Earnings per share in 2015 will be $4.10 to $4.18, excluding some items, down from a previous forecast of $4.30 to $4.38, the company said Friday in a statement. Analysts estimated $4.32. Sales this year will rise as much as 5 percent, excluding the effect of unfavorable currency-exchange rates. The company had projected a gain of as much as 7 percent.

Hershey’s chocolate sales growth in China trailed its expectations in April and May, hurt by increased competition in the chocolate category and a cooling economy that’s restraining consumers’ spending.
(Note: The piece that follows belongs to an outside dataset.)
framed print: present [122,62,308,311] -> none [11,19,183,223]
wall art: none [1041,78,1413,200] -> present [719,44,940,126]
The company said it will focus on gaining distribution in smaller stores and pushing core products and brands that deliver the highest return.

“They haven’t been overly successful in terms of getting a handle on local tastes,” said Erin Lash, an analyst at Morningstar Inc. who estimates that China accounts for about 5 percent of Hershey’s sales. “It’s a very difficult undertaking.”
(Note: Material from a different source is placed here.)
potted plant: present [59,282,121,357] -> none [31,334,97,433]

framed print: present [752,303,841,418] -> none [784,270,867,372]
Hershey also said it’s “moderating” its forecast for sales from Shanghai Golden Monkey Food Joint Stock Co., the privately held candymaker it agreed to acquire in December 2013. Hershey bought 80 percent of the company last year and is scheduled to take the final 20 percent on the one-year anniversary of the initial close. Hershey said it’s now working with Shanghai Golden Monkey to “reassess the value of the business.”

Shares Fall

Hershey shares fell 3.5 percent to $89.04 at the close in New York. It was the biggest one-day drop in almost five months for Hershey, which has now slipped 14 percent this year.

The job cuts Hershey announced Friday will result in pretax charges of as much as $120 million, or 35 cents a share, mostly in cash and this year. The changes will save $65 million to $75 million before taxes, primarily in 2016.

Along with the cutbacks, Hershey also announced leadership changes. Chief Financial Officer Patricia Little will take on responsibility for mergers and acquisitions, which Hershey said will be “an important driver” of the company’s success.

Steve Schiller, a regional president, is taking a new position as president of China and Asia. The company also created a global leadership job focused on expansion in emerging markets and is searching for candidates for the position.